Когда над бором залегла темнота, они выбрались из своего укрытия и медленно, осторожно двинулись в сторону тракта. Неуемная птичка, подбадривая их, продолжала чирикать где-то впереди, будто беспокоилась, чтобы беглецы не сбились с верной дороги. Идти в темноте было тяжело, то и дело спотыкались, иногда падали, глухо звякая цепями. Выбрались к тракту. Он был пустынным в поздний час. Шагалось по нему, после борового неудобья, легче и от этой легкости как будто прибывало сил.
– Если колокольчик звякнет или конь копытами стукнет, сразу за мной на край в траву падай и не шевелись, пока не проедут, – наставлял мужской голос.
– Долго нам идти?
– Идти-то… До-о-лго! Пока ноги носят! – И рассмеялся, добавив: – Теперь нам, как дурным собакам, сто верст – не крюк.
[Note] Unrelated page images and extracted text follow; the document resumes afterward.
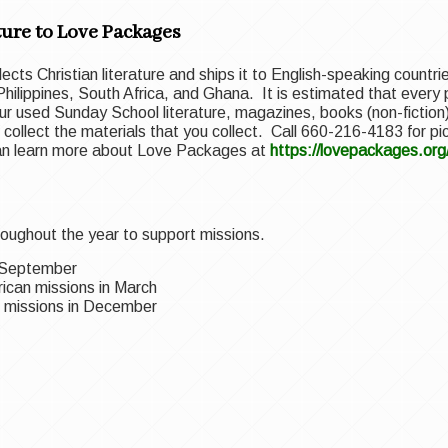
ure to Love Packages
llects Christian literature and ships it to English-speaking count
 Philippines, South Africa, and Ghana. It is estimated that every pi
r used Sunday School literature, magazines, books (non-fiction)
and collect the materials that you collect. Call 660-216-4183 for p
can learn more about Love Packages at
https://lovepackages.org
oughout the year to support missions.
n September
ican missions in March
al missions in December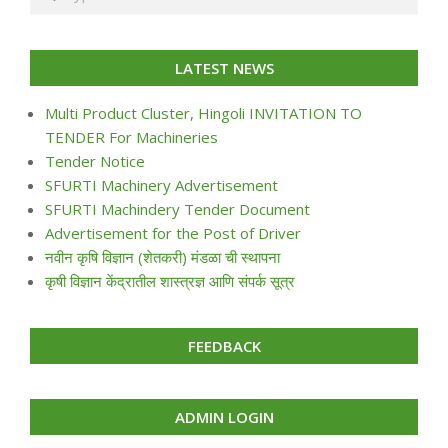
LATEST NEWS
Multi Product Cluster, Hingoli INVITATION TO
TENDER For Machineries
Tender Notice
SFURTI Machinery Advertisement
SFURTI Machindery Tender Document
Advertisement for the Post of Driver
नवीन कृषि विज्ञान (शेतकरी) मंडळा ची स्थापना
कृषी विज्ञान केंद्रातील शास्त्रज्ञ आणि संपर्क सूत्र
FEEDBACK
ADMIN LOGIN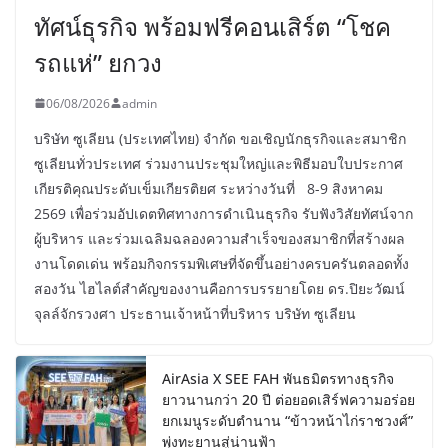
ทัศน์ธุรกิจ พร้อมฟรีคอนเสิร์ต “โชค
รถแห่” ยกวง
06/08/2026
admin
บริษัท ซูเลียน (ประเทศไทย) จำกัด ขอเชิญนักธุรกิจและสมาชิก
ซูเลียนทั่วประเทศ ร่วมงานประชุมใหญ่และพิธีมอบใบประกาศ
เกียรติคุณประดับเข็มเกียรติยศ ระหว่างวันที่ 8-9 สิงหาคม
2569 เพื่อร่วมอัปเดตทิศทางการดำเนินธุรกิจ รับฟังวิสัยทัศน์จาก
ผู้บริหาร และร่วมเฉลิมฉลองความสำเร็จของสมาชิกที่สร้างผล
งานโดดเด่น พร้อมกิจกรรมพิเศษที่จัดขึ้นอย่างครบครันตลอดทั้ง
สองวัน ไฮไลต์สำคัญของงานคือการบรรยายโดย ดร.ปิยะวัฒน์
จุลล์จักรวงศา ประธานเจ้าหน้าที่บริหาร บริษัท ซูเลียน
AirAsia X SEE FAH พันธมิตรทางธุรกิจ
ยาวนานกว่า 20 ปี ต่อยอดเสิร์ฟความอร่อย
ยกเมนูระดับตำนาน “ข้าวหน้าไก่ราชวงศ์”
พุ่งทะยานสู่น่านฟ้า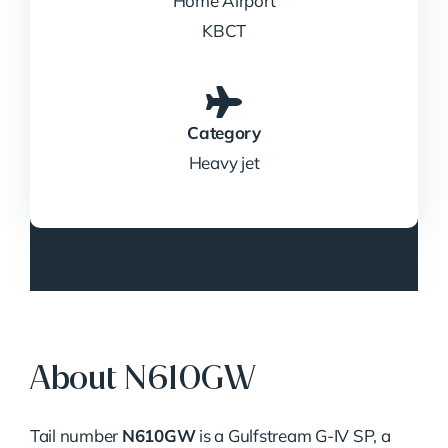
Home Airport
KBCT
Category
Heavy jet
About N610GW
Tail number
N610GW
is a Gulfstream G-IV SP, a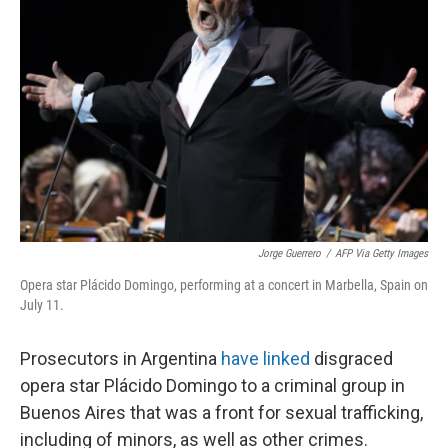
o
e
d
o
r
I
k
n
Jorge Guerrero
/
AFP Via Getty Images
Opera star Plácido Domingo, performing at a concert in Marbella, Spain on
July 11.
Prosecutors in Argentina
have linked
disgraced
opera star Plácido Domingo to a criminal group in
Buenos Aires that was a front for sexual trafficking,
including of minors, as well as other crimes.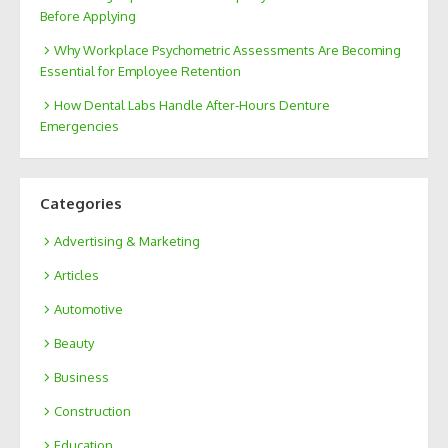
Before Applying
Why Workplace Psychometric Assessments Are Becoming
Essential for Employee Retention
How Dental Labs Handle After-Hours Denture
Emergencies
Categories
Advertising & Marketing
Articles
Automotive
Beauty
Business
Construction
Education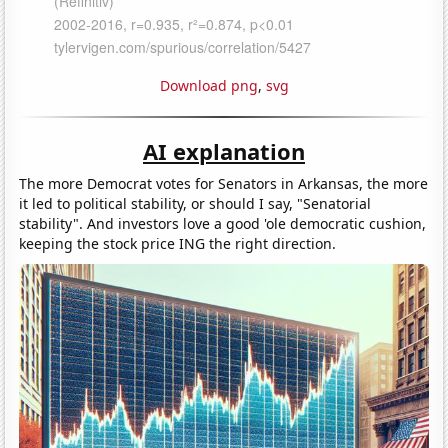
Download png
,
svg
AI explanation
The more Democrat votes for Senators in Arkansas, the more
it led to political stability, or should I say, "Senatorial
stability". And investors love a good 'ole democratic cushion,
keeping the stock price ING the right direction.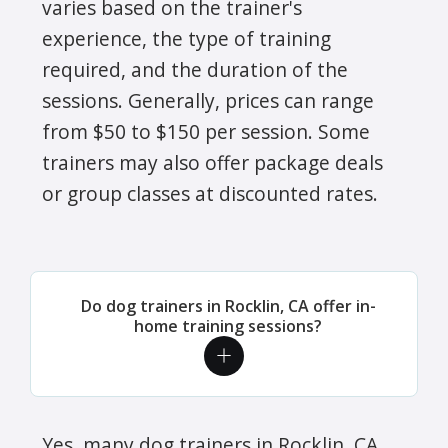
varies based on the trainer's
experience, the type of training
required, and the duration of the
sessions. Generally, prices can range
from $50 to $150 per session. Some
trainers may also offer package deals
or group classes at discounted rates.
Do dog trainers in Rocklin, CA offer in-
home training sessions?
Yes, many dog trainers in Rocklin, CA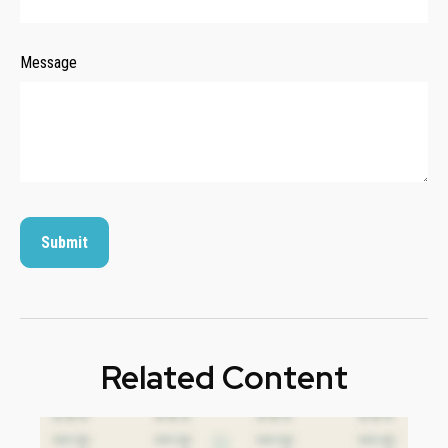
Message
Related Content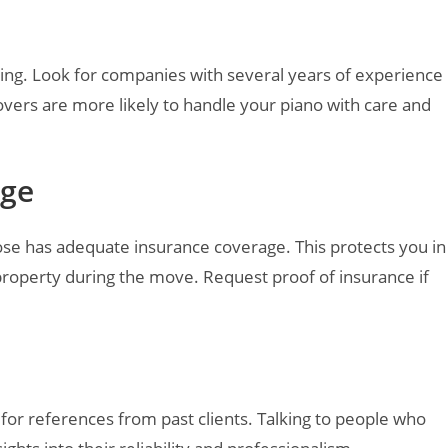
ng. Look for companies with several years of experience
overs are more likely to handle your piano with care and
age
e has adequate insurance coverage. This protects you in
property during the move. Request proof of insurance if
for references from past clients. Talking to people who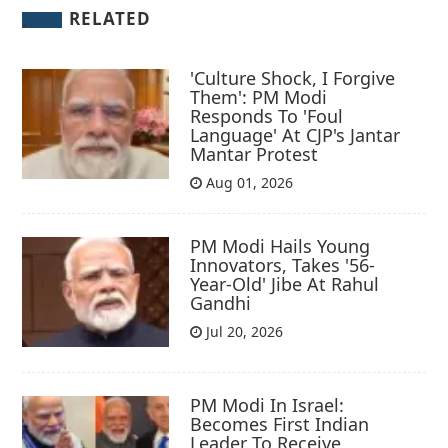
RELATED
'Culture Shock, I Forgive
Them': PM Modi
Responds To 'Foul
Language' At CJP's Jantar
Mantar Protest
Aug 01, 2026
PM Modi Hails Young
Innovators, Takes '56-
Year-Old' Jibe At Rahul
Gandhi
Jul 20, 2026
PM Modi In Israel:
Becomes First Indian
Leader To Receive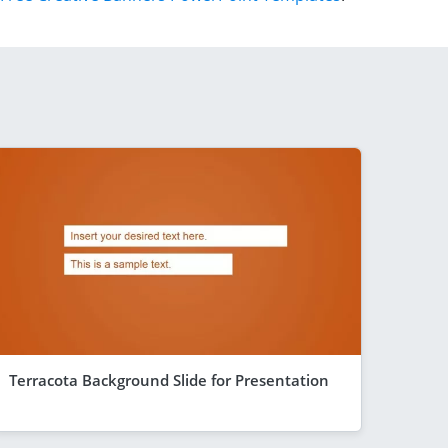
Terracota Background Slide for Presentation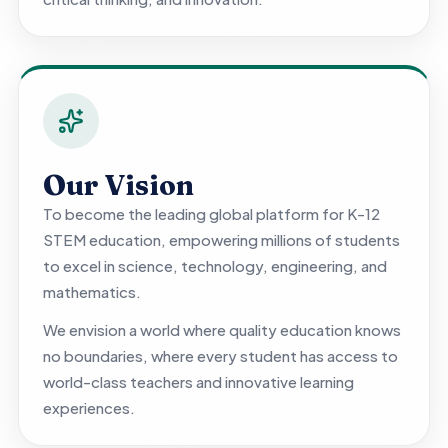
Our Vision
To become the leading global platform for K-12
STEM education, empowering millions of students
to excel in science, technology, engineering, and
mathematics.
We envision a world where quality education knows
no boundaries, where every student has access to
world-class teachers and innovative learning
experiences.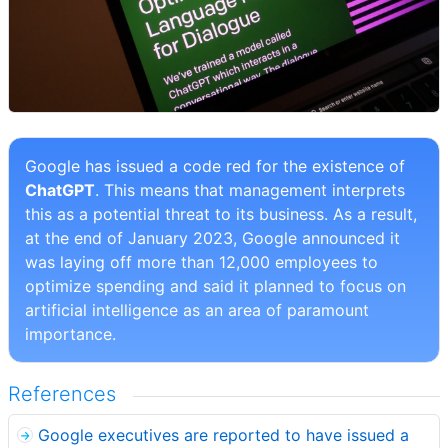
Google has issued a code red for the existence of
ChatGPT
. This means that management interprets
this as a potential threat to its business. As a result,
at the end of January 2023, Google announced it
was laying off more than 12,000 employees to
optimize spending and said it planned to focus on
artificial intelligence as an area of paramount
importance.
References
Google executives are reported to have issued a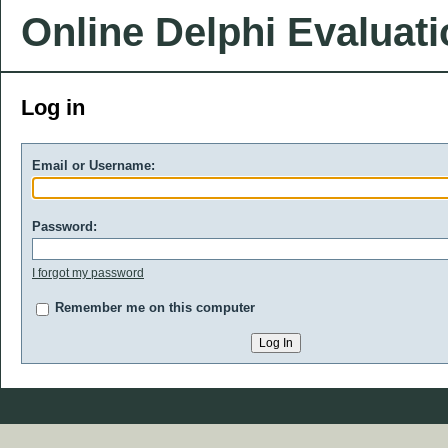
Online Delphi Evaluat
Log in
Email or Username:
Password:
I forgot my password
Remember me on this computer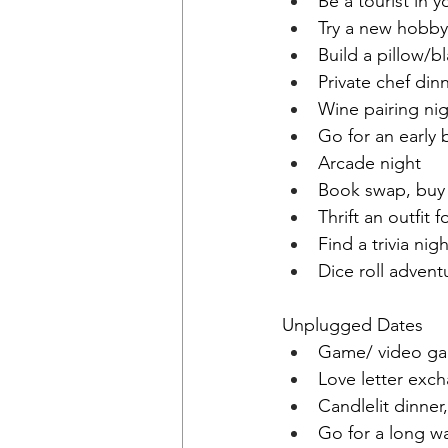
Be a tourist in y
Try a new hobby
Build a pillow/b
Private chef din
Wine pairing ni
Go for an early 
Arcade night
Book swap, buy
Thrift an outfit 
Find a trivia nig
Dice roll advent
Unplugged Dates
Game/ video ga
Love letter exc
Candlelit dinne
Go for a long wa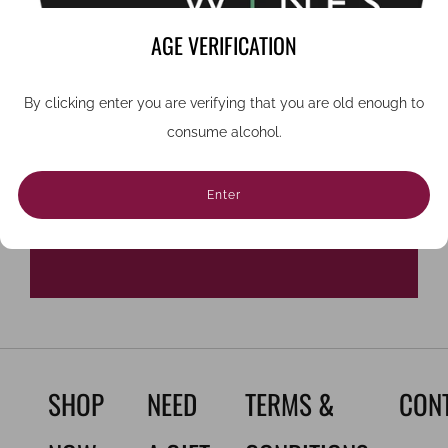
want to miss.
AGE VERIFICATION
Email
By clicking enter you are verifying that you are old enough to
consume alcohol.
Sign Up
Enter
SHOP
NEED
TERMS &
CON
Огромная, на полнеба, туча, которая днем закрывала солнце, теперь, в поздний ночной час, неведомо куда бесследно исчезла, небо прояснилось, и круглая луна величаво всплыла по крутому своду, уронив на землю блеклый, негреющий свет. Ясно обозначился тракт, потянулся вперед, хорошо видный, и лишь там, где к его краям близко подходили деревья, он пересекался длинными, причудливыми тенями.
Вдруг возник неожиданно узкий сверток, накатанный тележными колесами. На него и свернули беглецы, пошли по траве, которая густилась между колеями, и скоро различили впереди мутные очертания деревенских крыш. Добрались до поскотины, огороженной жердями, и перед ними, чуть в стороне от дороги, оказался толстый столб высотой в человеческий рост. На самой верхушке столба что-то неясно темнело.
– Вот и угощенье нам выставили. – Беглец, загремев цепями, поднял руки и снял со столба чугунок, осторожно поставил его на землю, снова поднялся и снял еще половину хлебной краюхи, завернутую в тряпицу. – Садись, красавица, ужинать будем.
Ели руками, доставая из чугунка холодную и комковатую просяную кашу, облизывали пальцы и снова тянулись, чтобы зачерпнуть столь нужного им сейчас угощения; хлеб беглец трогать не стал, засунув половину краюхи за пазуху. Когда кашу съели, выскоблив днище чугунка так, что ни одной крошки не осталось, беглец вернул пустую посудину на прежнее место и принялся обшаривать столб с обратной стороны. Скоро послышалось:
– Вот она, родимая, вот она, пригожая, вылезай, милая, вылезай, пропадем мы без тебя.
Нашел он вбитую в столб железную скобу, и долго мучился, пока ее не расшатал и не вытащил. Отдыхиваясь и крепко сжимая эту скобу обеими руками, пояснил:
– Чалдоны[4] привычку такую имеют – еду оставлять на столбах для беглых. Как бы договариваются с нами: перекусил, голубчик, и дальше ступай, а в деревню – ни ногой. Сурьезные мужики, если в деревню заявишься, махом голову оторвут. И так спрячут, что с собаками не найдешь. А чугунок или хлеб на столб выставить ребятишек посылают, для них и скобу вколотили, чтобы достать могли. Вот сколько нам счастья от чалдонов привалило, бери в охапку и пользуйся.
– А скоба-то нам для какой надобности?